WORK ORDER 1
Answer these questions about the Big Data passage:
(a) In the respondent's case, what do the corporate data represent instead of the list prices of items on the store floor?
(b) What immediate potential does the author see for Big Data in the U.S. statistical system?
(c) What does the author say must be created to describe how Big Data are used in constructing estimates?
WORK ORDER 2
Set down word for word the part of the Big Data passage starting at "And so, what" and ending at "for direct estimation.".
WORK ORDER 3
What kinds of work does the Big Data passage say may be part of using Big Data to improve the quality of estimates? List every one.

--- TEXT UNDER STUDY Enclosed Below ---

And one final example of Big Data that is unique even in terms of the examples given above and has the potential to affect our data collection systems greatly is the use of corporate data. In one of our surveys, a respondent has sought an arrangement in which we replace local, establishment-by-establishment data collection (our samples always include numerous establishments owned by the same parent company) with corporate data that they maintain on every item sold in every one of their establishments in the domestic United States. I would venture the opinion that, compared to the types of Big Data cited above, these qualify as ‘really really Big Data.’
In today’s fast-paced economy, there is often a single point of control and/or information gathering on the inventories, pricing schedules, and sales of every item and store under the aegis of multi-establishment companies—the same companies for which we often need to collect data on an establishment-by-establishment basis. With cooperative respondents—an essential ingredient—there is enormous potential for the use of corporate data. There are significant potential benefits of greatly increasing sample coverage and sample size. There also is the potential for reducing data collection travel costs and respondent burden (the reduction in travel costs has to be viewed against the lens of increased IT development and processing requirements). In addition, the quality of the data may improve. In the case of the respondent noted above, the data represent actual transactions at the cash register as opposed to data collected on the list prices of items on the store floor.
And so, what is the future of the use of Big Data for the U.S. statistical system? I see one immediate potential: the use of Big Data to improve the quality of our estimates within our current methodological frameworks. This may include studies of comparability between official and Big Data–derived estimates, the use of Big Data for modeling and imputation, and—in some cases—the use of Big Data for direct estimation.
One important caveat, and one that is as relevant to the U.S. statistical system as it is to the practitioners of Big Data techniques such as Billion Prices and Google, is the need to create transparent methodological documentation (metadata) that describes the ways in which Big Data are used in the construction of any kind of estimate. Given rising costs of data collection and tighter resources, there is a need to consider the creative use of Big Data, including corporate data. However, the blending of estimates drawn from traditional statistical methods and the incorporation of larger universe data requires clear statements of how these estimates are developed and a perspective on potential sources of sampling and nonsampling errors that can produce biases in our estimates and threats to valid inference.

--- End of Enclosed TEXT UNDER STUDY ---
--- GIVEN ENTRIES Enclosed Below ---

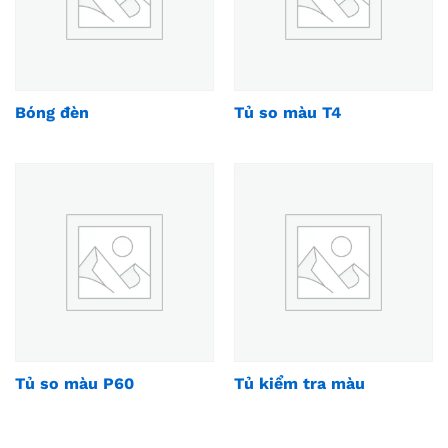
Bóng đèn
Tủ so màu T4
Tủ so màu P60
Tủ kiểm tra màu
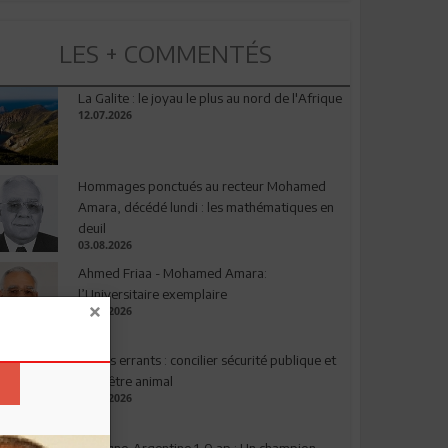
LES + COMMENTÉS
La Galite : le joyau le plus au nord de l'Afrique
12.07.2026
Hommages ponctués au recteur Mohamed
Amara, décédé lundi : les mathématiques en
deuil
03.08.2026
Ahmed Friaa - Mohamed Amara:
l’Universitaire exemplaire
04.08.2026
Chiens errants : concilier sécurité publique et
bien-être animal
17.07.2026
Espagne-Argentine 1-0 ap : Un champion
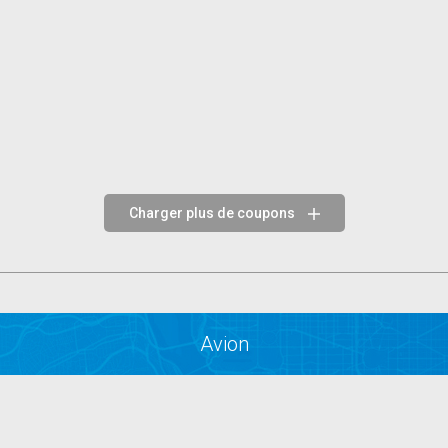
Charger plus de coupons
Avion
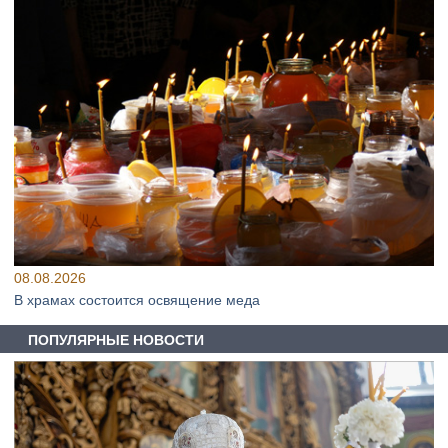
08.08.2026
В храмах состоится освящение меда
ПОПУЛЯРНЫЕ НОВОСТИ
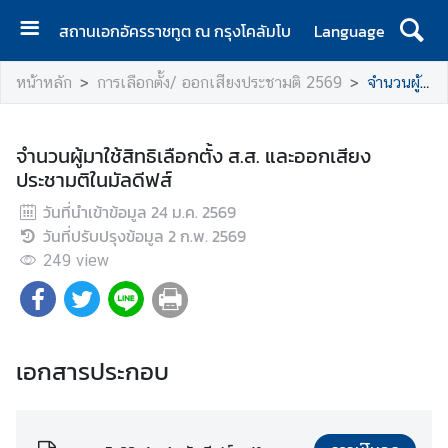
สถานเอกอัครราชทูต ณ กรุงโคลัมโบ
Language
ห
หน้าหลัก
การเลือกตั้ง/ ออกเสียงประชามติ 2569
จำนวนผู้มาใช้สิทธิเลือกตั้ง ส.ส. และออกเสียงประชามติในมัลดีฟส์
น้
า
แ
จำนวนผู้มาใช้สิทธิเลือกตั้ง ส.ส. และออกเสียง
ร
ประชามติในมัลดีฟส์
ก
วันที่นำเข้าข้อมูล
24 ม.ค. 2569
ส
วันที่ปรับปรุงข้อมูล
2 ก.พ. 2569
ถ
249
view
า
น
เ
อ
เอกสารประกอบ
ก
อั
ค
ร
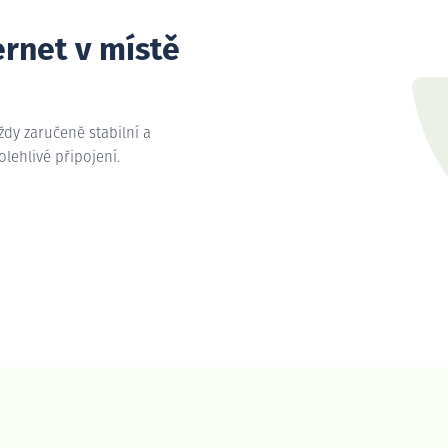
ernet v místě
vždy zaručeně stabilní a
olehlivé připojení.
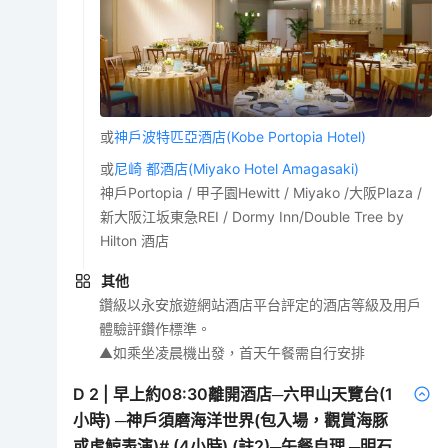
或
神戶波特匹亞酒店(Kobe Portopia Hotel)
或
尼崎 都酒店(Miyako Hotel Amagasaki)
神戶Portopia / 甲子園Hewitt / Miyako /大阪Plaza /
新大阪江坂東急REI / Dormy Inn/Double Tree by
Hilton 酒店
其他
鑽級以永安旅遊網站酒店平台評定的酒店等級及用戶
體驗評鑽作標準。
▲如乘坐凌晨機出發，首天午餐需自行安排
D
2
|
早上約08:30離開酒店─六甲山天覽台(1
小時) ─神戶須磨海洋世界(包入場，觀賞海豚
或虎鯨表演)# (4小時) (註2)─午餐自理 ─明石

--- End of Enclosed GIVEN ENTRIES ---

PROBLEM SOLUTION 1
(a) Actual transactions at the cash register.
(b) The use of Big Data to improve the quality of estimates within current methodological frameworks.
(c) Transparent methodological documentation (metadata).

PROBLEM SOLUTION 2
And so, what is the future of the use of Big Data for the U.S. statistical system? I see one immediate potential: the use of Big Data to improve the quality of our estimates within our current methodological frameworks. This may include studies of comparability between official and Big Data–derived estimates, the use of Big Data for modeling and imputation, and—in some cases—the use of Big Data for direct estimation.

PROBLEM SOLUTION 3
- Studies of comparability between official and Big Data–derived estimates
- The use of Big Data for modeling and imputation
- In some cases, the use of Big Data for direct estimation